Lucas E. Fiorelli, Martín D. Ezcurra, E. Martín Hechenleitner, Eloisa
Argañaraz, Jeremías R. A. Taborda, M. Jimena Trotteyn, M. Belén von
Baczko & Julia B. Desojo (2013)
The oldest known communal latrines provide evidence of gregarism in
Triassic megaherbivores.
Scientific Reports 3, Article number: 3348

Defecation in communal latrines is a common behaviour of extant
mammals widely distributed among megaherbivores. This behaviour has
key social functions with important biological and ecological
implications. Herbivore communal latrines are only documented among
mammals and their fossil record is exceptionally restricted to the
late Cenozoic. Here we report the discovery of several massive
coprolite associations in the Middle-Late Triassic of the Chañares
Formation, Argentina, which represent fossil communal latrines based
on a high areal density, small areal extension and taphonomic
attributes.
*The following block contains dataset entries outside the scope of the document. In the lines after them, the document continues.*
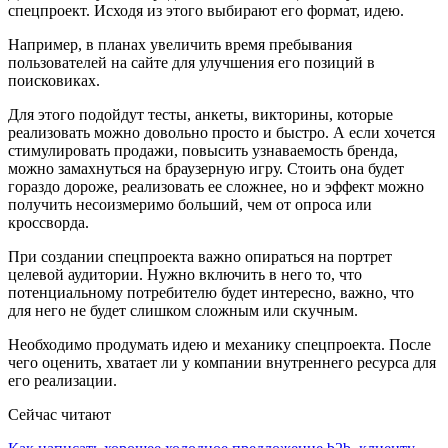
спецпроект. Исходя из этого выбирают его формат, идею.
Например, в планах увеличить время пребывания
пользователей на сайте для улучшения его позиций в
поисковиках.
Для этого подойдут тесты, анкеты, викторины, которые
реализовать можно довольно просто и быстро. А если хочется
стимулировать продажи, повысить узнаваемость бренда,
можно замахнуться на браузерную игру. Стоить она будет
гораздо дороже, реализовать ее сложнее, но и эффект можно
получить несоизмеримо больший, чем от опроса или
кроссворда.
При создании спецпроекта важно опираться на портрет
целевой аудитории. Нужно включить в него то, что
потенциальному потребителю будет интересно, важно, что
для него не будет слишком сложным или скучным.
Необходимо продумать идею и механику спецпроекта. После
чего оценить, хватает ли у компании внутреннего ресурса для
его реализации.
Сейчас читают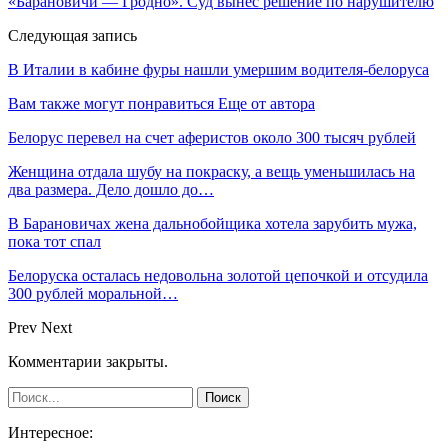
«Барановичи — Гродно». Суд вынес решение по нарушителю
Следующая запись
В Италии в кабине фуры нашли умершим водителя-белоруса
Вам также могут понравиться
Еще от автора
Белорус перевел на счет аферистов около 300 тысяч рублей
Женщина отдала шубу на покраску, а вещь уменьшилась на
два размера. Дело дошло до…
В Барановичах жена дальнобойщика хотела зарубить мужа,
пока тот спал
Белоруска осталась недовольна золотой цепочкой и отсудила
300 рублей моральной…
Prev
Next
Комментарии закрыты.
Интересное: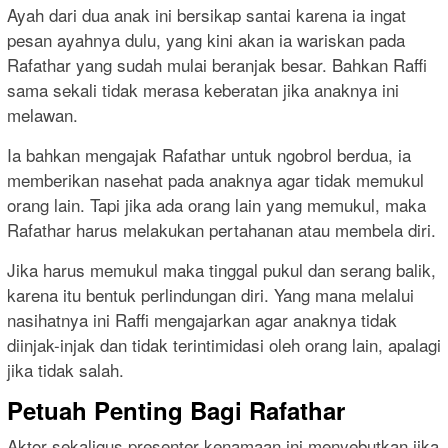
Ayah dari dua anak ini bersikap santai karena ia ingat
pesan ayahnya dulu, yang kini akan ia wariskan pada
Rafathar yang sudah mulai beranjak besar. Bahkan Raffi
sama sekali tidak merasa keberatan jika anaknya ini
melawan.
Ia bahkan mengajak Rafathar untuk ngobrol berdua, ia
memberikan nasehat pada anaknya agar tidak memukul
orang lain. Tapi jika ada orang lain yang memukul, maka
Rafathar harus melakukan pertahanan atau membela diri.
Jika harus memukul maka tinggal pukul dan serang balik,
karena itu bentuk perlindungan diri. Yang mana melalui
nasihatnya ini Raffi mengajarkan agar anaknya tidak
diinjak-injak dan tidak terintimidasi oleh orang lain, apalagi
jika tidak salah.
Petuah Penting Bagi Rafathar
Aktor sekaligus presenter kenamaan ini menyebutkan jika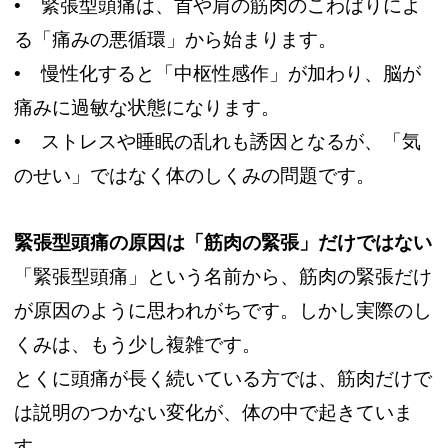
• 緊張型頭痛は、首や肩の筋肉のこわばりによ
る「痛みの悪循環」から始まります。
• 慢性化すると「中枢性感作」が加わり、脳が
痛みに過敏な状態になります。
• ストレスや睡眠の乱れも誘因となるが、「気
のせい」ではなく体のしくみの問題です。
緊張型頭痛の原因は「筋肉の緊張」だけではない
「緊張型頭痛」という名前から、筋肉の緊張だけ
が原因のように思われがちです。しかし実際のし
くみは、もう少し複雑です。
とくに頭痛が長く続いている方では、筋肉だけで
は説明のつかない変化が、体の中で起きていま
す。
Several lines of evidence (size, morphology, abundance and
coprofabrics) and their association with kannemeyeriiform dicynodonts
indicate that these large synapsids produced the communal latrines and
had a gregarious behaviour comparable to that of extant
megaherbivores. This is the first evidence of megaherbivore communal
latrines in non-mammal vertebrates, indicating that this mammal-type
behaviour was present in distant relatives of mammals, and predates
its previous oldest record by 220 Mya.